Driven by climate change, average temperatures have risen more than 1°C since 1960. Associated changes in rainfall patterns and climate extremes exacerbate existing issues such as drought and bushfires. 2019 was Australia’s warmest recorded year, and the 2019–2020 bushfire season was the country’s worst on record. Australia’s greenhouse gas emissions
per capita are among the highest in the world.
As more people wake up to the fact that man made climate change can only be reduced and possibly eliminated through the adoption of renewable sources of energy, now more than ever is the time to embrace sustainable energy sources. One way that the lighting design community is leading this change is through solar lighting design.
What is solar lighting design?
Solar lighting design is the planning of lighting systems around the use of self generated solar power as the primary source of electricity. In doing this
the lighting is no longer reliant on the existing utility grid, freeing it from the associated infrastructure and ongoing costs.
Solar lighting design is primarily concerned with installations that incorporate solar power generation, however both should ultimately be considered
when planning a sustainable and environmentally friendly build.
What steps are involved in a solar lighting design project?
Solar lighting design follows the same path as traditional lighting design in that the most suitable luminaire and ideal quantity are determined to meet the requirements of a project. However in addition to this, provision must be made for how the luminaires will generate sufficient electricity for them to operate at night.
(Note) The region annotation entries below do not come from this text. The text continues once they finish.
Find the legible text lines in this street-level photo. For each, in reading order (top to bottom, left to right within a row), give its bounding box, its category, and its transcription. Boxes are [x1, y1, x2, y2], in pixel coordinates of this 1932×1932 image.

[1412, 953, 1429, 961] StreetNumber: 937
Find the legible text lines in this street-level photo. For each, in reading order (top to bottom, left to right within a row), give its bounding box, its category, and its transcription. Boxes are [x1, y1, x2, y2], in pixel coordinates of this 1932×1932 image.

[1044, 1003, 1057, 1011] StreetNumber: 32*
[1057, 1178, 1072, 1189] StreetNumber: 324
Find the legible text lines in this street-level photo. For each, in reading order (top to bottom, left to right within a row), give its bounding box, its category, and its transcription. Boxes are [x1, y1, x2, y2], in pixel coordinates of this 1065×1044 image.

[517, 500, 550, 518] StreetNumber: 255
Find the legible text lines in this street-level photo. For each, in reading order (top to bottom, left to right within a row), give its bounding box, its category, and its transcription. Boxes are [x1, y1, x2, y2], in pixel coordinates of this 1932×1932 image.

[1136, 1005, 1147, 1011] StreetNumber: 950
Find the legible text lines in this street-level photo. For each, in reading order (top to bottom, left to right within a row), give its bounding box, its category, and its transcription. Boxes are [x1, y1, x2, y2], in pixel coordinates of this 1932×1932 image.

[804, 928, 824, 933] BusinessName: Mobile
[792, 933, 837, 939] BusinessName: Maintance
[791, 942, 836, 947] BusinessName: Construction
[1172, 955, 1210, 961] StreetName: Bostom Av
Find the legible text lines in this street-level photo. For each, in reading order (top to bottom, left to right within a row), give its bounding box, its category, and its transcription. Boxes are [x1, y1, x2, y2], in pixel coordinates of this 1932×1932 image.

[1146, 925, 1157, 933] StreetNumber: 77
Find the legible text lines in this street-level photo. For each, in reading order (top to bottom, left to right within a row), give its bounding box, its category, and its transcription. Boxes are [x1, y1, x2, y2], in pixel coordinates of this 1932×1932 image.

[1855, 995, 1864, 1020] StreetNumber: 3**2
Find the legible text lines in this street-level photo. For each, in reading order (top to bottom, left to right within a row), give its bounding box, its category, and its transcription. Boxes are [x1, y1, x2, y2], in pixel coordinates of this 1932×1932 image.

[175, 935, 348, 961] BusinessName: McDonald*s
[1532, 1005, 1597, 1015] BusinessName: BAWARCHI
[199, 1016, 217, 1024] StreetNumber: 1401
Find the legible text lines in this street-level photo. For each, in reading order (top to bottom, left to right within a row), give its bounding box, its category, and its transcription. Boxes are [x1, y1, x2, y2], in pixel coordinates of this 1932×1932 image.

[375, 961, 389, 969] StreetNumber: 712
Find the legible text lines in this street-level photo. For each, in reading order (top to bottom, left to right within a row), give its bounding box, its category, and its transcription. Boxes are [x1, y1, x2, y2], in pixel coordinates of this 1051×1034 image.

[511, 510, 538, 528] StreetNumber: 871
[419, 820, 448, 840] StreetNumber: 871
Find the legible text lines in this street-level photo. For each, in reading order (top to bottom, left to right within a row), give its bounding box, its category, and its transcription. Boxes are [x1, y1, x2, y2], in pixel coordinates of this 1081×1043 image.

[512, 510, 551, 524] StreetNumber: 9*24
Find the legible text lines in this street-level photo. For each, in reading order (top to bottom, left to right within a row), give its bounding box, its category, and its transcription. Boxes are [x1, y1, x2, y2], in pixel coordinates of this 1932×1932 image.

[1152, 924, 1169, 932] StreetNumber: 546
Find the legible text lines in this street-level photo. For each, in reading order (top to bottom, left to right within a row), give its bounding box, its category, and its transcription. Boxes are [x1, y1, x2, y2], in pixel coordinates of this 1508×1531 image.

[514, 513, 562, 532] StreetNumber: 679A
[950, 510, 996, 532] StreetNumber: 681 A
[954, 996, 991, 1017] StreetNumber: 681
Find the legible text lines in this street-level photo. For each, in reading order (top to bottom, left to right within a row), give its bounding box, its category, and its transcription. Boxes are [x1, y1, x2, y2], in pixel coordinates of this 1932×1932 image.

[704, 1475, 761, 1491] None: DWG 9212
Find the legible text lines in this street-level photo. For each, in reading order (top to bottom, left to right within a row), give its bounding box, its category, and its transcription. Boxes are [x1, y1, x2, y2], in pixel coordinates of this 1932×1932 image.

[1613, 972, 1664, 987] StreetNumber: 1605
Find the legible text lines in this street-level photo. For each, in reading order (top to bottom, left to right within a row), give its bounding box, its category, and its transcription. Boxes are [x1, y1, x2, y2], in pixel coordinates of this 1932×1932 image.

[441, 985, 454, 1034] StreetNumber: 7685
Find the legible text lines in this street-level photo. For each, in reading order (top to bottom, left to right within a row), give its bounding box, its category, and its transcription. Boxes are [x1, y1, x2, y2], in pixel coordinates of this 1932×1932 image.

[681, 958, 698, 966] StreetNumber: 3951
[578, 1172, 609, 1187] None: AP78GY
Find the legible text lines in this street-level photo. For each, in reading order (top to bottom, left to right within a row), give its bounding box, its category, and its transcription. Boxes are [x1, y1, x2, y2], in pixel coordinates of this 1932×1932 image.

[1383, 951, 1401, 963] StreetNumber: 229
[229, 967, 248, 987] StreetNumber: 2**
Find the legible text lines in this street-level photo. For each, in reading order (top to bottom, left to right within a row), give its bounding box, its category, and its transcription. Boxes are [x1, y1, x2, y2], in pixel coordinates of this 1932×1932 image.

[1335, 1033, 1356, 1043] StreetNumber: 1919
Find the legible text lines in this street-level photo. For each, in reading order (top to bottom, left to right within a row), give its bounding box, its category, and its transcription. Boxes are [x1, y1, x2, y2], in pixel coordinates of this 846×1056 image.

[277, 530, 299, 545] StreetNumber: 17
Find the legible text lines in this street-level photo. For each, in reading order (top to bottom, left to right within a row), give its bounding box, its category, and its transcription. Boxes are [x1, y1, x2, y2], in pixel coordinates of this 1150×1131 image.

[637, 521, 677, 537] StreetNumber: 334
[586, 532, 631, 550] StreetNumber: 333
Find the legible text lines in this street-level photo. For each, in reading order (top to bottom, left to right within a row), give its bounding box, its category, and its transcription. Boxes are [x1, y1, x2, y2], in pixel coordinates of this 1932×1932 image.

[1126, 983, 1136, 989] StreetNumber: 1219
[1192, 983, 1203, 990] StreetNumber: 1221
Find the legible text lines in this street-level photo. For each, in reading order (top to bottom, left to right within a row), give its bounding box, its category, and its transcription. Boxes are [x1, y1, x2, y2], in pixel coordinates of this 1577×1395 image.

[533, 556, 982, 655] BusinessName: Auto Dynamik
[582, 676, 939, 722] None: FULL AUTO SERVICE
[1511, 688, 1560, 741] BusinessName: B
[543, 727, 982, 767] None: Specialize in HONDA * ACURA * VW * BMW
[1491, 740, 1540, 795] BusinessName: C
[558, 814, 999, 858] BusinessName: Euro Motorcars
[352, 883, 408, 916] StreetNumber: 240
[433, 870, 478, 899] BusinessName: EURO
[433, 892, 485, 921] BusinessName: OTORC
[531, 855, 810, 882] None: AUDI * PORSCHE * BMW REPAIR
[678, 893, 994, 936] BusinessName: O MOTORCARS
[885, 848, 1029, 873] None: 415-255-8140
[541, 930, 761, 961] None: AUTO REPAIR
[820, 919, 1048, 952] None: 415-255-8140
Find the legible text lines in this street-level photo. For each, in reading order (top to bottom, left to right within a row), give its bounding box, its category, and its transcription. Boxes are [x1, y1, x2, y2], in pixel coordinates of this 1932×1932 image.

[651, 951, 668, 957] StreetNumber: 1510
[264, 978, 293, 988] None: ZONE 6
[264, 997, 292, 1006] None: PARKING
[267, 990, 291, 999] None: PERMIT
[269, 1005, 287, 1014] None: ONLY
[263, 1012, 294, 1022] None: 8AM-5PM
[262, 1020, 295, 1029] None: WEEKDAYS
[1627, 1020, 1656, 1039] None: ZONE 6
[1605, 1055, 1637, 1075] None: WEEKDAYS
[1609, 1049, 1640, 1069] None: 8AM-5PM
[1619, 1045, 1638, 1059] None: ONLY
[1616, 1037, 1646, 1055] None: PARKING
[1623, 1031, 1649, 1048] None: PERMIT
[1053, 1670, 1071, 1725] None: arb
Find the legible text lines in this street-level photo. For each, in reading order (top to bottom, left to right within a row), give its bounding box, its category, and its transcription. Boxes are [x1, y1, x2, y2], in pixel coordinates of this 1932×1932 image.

There is no one size fits all answer to how many and what size of solar panels and batteries are required due to the variable nature of solar power generation. Each site will need to be individually surveyed to determined its annual solar exposure, as well as whether there are any local variables that may also impact the amount of sun light received. This could include natural (e.g. mountains and trees) or man-made (neighbouring buildings) objects that could interferer with the solar lighting design and restrict the amount of available sunlight.
Once that has been determined, selection of photovoltaic panels and batteries is made based on the amount of power the installation will require.